[Start of Attachment]
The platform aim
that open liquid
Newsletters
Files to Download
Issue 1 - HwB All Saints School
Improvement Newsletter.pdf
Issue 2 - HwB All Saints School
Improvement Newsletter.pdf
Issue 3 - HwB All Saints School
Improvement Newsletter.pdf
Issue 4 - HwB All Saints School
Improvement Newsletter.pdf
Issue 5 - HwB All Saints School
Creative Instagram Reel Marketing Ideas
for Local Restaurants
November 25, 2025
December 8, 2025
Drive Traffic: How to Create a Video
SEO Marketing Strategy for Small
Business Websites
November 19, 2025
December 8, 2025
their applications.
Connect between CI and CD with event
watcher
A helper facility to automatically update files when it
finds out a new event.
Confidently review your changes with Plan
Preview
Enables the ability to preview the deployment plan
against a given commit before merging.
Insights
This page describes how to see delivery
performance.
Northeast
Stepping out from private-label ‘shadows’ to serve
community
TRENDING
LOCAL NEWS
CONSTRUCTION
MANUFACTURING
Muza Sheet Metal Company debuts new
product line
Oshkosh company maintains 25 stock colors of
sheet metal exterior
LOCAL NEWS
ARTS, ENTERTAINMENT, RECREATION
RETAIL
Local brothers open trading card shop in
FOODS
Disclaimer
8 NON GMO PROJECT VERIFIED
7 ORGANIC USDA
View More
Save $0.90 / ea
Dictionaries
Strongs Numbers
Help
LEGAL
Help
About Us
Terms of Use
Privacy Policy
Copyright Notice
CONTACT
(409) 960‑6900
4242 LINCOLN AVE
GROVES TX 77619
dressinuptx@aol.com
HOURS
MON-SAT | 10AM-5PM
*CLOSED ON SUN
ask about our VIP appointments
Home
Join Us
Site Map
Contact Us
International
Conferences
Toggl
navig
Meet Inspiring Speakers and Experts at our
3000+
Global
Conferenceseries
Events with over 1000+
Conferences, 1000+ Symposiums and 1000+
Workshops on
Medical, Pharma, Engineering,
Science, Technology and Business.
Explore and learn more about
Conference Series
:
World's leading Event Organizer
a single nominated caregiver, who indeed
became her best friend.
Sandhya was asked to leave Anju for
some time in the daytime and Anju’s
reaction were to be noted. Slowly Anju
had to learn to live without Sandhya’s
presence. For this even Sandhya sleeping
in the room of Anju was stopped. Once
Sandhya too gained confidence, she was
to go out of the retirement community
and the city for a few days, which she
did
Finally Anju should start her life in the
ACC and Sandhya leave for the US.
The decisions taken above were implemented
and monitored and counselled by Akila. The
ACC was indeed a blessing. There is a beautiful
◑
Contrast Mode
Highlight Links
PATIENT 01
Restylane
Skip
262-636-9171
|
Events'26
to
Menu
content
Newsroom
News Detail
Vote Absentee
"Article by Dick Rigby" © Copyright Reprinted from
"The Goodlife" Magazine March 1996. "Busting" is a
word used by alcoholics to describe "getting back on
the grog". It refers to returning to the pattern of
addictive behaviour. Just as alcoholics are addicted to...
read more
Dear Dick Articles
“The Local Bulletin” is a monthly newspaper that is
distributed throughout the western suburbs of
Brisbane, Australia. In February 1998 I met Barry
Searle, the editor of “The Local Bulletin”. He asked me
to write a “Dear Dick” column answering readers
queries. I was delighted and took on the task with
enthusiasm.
[End of Attachment]
▸ **TASK**:
Convert the lines into a JSON list of strings, one string per line and no blank lines. Begin at the first line and stop after the line containing "Issue 5 - HwB All Saints School".

▸ **RESULT OF THIS TASK**:
[
  "The platform aim",
  "that open liquid",
  "Newsletters",
  "Files to Download",
  "Issue 1 - HwB All Saints School",
  "Improvement Newsletter.pdf",
  "Issue 2 - HwB All Saints School",
  "Improvement Newsletter.pdf",
  "Issue 3 - HwB All Saints School",
  "Improvement Newsletter.pdf",
  "Issue 4 - HwB All Saints School",
  "Improvement Newsletter.pdf",
  "Issue 5 - HwB All Saints School"
]